Controlli in bar e ristoranti:
tra i lavoratori ‘in nero’
anche ragazzi minorenni

foto d’archivio
Lavoratori ‘in nero’ e anche minorenni: nei guai tre locali, tra bar e ristoranti, di Senigallia. Sono finiti al centro delle verifiche eseguite negli ultimi giorni dall’Ispettorato del Lavoro di Ancona. Delle tre aziende risultate irregolari, due sono state destinatarie del provvedimento di sospensione dell’attività imprenditoriale. Scatta quando i lavoratori “in nero” superano il 20% del personale presente.
In una delle due aziende la cui attività è stata immediatamente sospesa operavano due minori.
In totale sono stati cinque i lavoratori trovati totalmente irregolari, due dei quali appunto minorenni.
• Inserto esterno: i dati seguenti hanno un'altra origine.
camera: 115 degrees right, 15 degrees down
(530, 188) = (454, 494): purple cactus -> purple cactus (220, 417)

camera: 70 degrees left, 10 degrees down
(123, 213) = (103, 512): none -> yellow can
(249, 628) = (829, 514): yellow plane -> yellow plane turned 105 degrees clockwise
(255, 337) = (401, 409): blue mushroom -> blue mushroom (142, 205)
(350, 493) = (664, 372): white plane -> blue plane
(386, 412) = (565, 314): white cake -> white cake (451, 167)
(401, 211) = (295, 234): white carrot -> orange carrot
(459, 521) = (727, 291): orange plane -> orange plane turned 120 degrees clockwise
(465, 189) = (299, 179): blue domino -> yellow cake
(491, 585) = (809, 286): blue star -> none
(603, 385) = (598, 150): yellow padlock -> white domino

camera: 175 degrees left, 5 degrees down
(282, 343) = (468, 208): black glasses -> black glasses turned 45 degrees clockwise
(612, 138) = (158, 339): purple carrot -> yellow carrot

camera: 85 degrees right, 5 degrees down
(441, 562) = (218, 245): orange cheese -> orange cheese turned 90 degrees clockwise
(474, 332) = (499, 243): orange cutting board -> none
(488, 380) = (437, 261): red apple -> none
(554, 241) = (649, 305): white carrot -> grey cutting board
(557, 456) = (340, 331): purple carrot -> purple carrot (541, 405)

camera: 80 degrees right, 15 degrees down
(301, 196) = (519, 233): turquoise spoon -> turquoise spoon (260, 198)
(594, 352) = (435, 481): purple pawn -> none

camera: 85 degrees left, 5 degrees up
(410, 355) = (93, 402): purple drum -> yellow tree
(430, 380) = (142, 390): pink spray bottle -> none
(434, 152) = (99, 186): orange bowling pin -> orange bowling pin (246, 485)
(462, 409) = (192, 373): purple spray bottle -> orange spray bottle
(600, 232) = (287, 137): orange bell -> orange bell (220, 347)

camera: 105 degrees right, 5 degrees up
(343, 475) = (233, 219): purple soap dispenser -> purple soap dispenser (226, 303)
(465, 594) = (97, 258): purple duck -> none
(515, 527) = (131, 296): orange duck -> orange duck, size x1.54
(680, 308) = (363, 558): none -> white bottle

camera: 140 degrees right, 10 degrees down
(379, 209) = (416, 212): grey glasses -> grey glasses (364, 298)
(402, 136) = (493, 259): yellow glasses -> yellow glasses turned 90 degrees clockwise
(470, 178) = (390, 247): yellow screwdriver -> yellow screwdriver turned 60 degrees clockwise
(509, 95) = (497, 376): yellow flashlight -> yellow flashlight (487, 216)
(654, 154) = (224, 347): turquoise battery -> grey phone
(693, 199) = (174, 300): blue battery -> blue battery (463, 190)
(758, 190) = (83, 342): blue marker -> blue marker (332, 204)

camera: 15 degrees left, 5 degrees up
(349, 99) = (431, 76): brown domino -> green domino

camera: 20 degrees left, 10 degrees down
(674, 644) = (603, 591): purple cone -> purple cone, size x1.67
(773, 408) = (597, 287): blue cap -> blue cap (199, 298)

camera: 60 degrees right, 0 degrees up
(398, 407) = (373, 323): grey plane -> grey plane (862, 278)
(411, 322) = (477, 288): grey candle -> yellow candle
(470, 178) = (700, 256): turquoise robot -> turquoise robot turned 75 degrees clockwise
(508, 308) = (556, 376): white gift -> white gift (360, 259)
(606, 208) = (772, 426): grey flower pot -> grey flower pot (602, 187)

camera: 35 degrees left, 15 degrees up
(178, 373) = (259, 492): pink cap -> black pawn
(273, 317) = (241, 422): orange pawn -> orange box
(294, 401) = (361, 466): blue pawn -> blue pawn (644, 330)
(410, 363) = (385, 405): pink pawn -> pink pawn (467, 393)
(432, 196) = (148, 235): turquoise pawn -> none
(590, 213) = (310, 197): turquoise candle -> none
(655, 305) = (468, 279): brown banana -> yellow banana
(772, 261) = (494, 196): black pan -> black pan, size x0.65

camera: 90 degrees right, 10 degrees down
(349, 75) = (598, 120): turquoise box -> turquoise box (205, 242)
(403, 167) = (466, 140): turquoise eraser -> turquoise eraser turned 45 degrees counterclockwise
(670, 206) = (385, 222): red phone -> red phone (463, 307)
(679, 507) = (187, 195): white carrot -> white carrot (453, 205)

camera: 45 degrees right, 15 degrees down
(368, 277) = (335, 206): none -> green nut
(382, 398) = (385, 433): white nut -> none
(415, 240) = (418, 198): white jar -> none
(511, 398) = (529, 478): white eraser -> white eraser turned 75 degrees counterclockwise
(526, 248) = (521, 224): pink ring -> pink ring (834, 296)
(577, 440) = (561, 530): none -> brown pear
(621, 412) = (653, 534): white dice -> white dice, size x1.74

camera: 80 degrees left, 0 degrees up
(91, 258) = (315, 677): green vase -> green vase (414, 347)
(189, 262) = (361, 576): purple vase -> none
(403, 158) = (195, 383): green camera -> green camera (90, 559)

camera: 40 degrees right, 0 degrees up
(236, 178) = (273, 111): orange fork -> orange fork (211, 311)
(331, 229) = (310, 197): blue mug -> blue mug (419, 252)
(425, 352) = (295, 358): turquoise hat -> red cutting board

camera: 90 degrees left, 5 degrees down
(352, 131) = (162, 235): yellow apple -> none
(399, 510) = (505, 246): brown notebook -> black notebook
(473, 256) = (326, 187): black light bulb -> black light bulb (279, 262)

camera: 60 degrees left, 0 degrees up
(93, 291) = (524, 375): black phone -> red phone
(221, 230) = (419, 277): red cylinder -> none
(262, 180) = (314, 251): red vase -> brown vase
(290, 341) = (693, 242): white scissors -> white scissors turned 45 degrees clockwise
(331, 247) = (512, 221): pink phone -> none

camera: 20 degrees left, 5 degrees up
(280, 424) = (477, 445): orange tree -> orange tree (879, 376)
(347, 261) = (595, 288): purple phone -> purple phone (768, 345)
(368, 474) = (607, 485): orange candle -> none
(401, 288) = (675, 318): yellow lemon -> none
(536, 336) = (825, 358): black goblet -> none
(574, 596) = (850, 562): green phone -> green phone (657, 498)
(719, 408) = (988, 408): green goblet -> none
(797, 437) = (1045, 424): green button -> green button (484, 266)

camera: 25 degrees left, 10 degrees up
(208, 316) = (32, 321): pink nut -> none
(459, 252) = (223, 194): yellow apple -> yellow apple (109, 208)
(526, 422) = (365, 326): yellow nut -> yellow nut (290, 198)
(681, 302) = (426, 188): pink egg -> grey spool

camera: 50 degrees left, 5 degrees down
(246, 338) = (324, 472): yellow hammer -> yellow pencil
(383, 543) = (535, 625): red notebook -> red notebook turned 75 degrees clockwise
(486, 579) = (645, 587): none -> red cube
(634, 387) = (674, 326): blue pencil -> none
Sono state inoltre rilevate anche violazioni dell’obbligo di tracciabilità della retribuzione perché i lavoratori hanno dichiarato di percepire pagamenti in contanti dal datore di lavoro, a fronte dell’obbligo di legge di pagamento tracciabile delle retribuzioni in vigore dal luglio 2018.
Finora le sanzioni amministrative elevabili assommano a oltre 60mila euro, ma gli accertamenti devono essere comunque completati quindi il quadro delle irregolarità potrebbe risultare alla fine più robusto di quanto già evidenziato. Con riferimento al primo trimestre del 2021 l’Ispettorato del Lavoro di Ancona ha effettuato 238 accessi (153 nel terziario, 44 in edilizia, 20 nell’industria e 21 nel settore agricoltura), dei quali 48 verifiche ed accertamenti (ammortizzatori sociali, strumenti di sostegno al reddito, patronati, verifiche Protocolli Covid-19) e 190 ispezioni (180 vigilanza ordinaria e 10 vigilanza tecnica di salute e sicurezza).
Le ispezioni definite sono state 152 delle quali 134 irregolari e 18 regolari con una percentuale di irregolarità pari all’88,16%. Precisamente le pratiche irregolari sono state 17 su 17 in agricoltura (100%), 18 su 19 in rdilizia (94,74%), 19 su 22 nell’industria (86,36%) e 80 su 94 nel terziario (85,11%).
Sono stati 777 i lavoratori interessati dalle ispezioni con riferimento alle violazioni riscontrate che sono state complessivamente 545 (526 amministrative e 19 penali), fra queste: 362 lavoratori in fenomeni interpositori, 192 lavoratori tutelati per il mancato rispetto dei tempi di lavoro e di riposo, 96 lavoratori vittime di reati di sfruttamento e caporalato, 86 lavoratori “in nero”, 14 violazioni in materia di tutela della salute e della sicurezza sul lavoro, 8 lavoratori il cui contratto di lavoro è stato riqualificato.
L’imponibile contributivo accertato è stato pari a 2.914.199,97 euro, mentre il totale delle sanzioni complessivamente pagate è stato pari a 146.982,11 euro.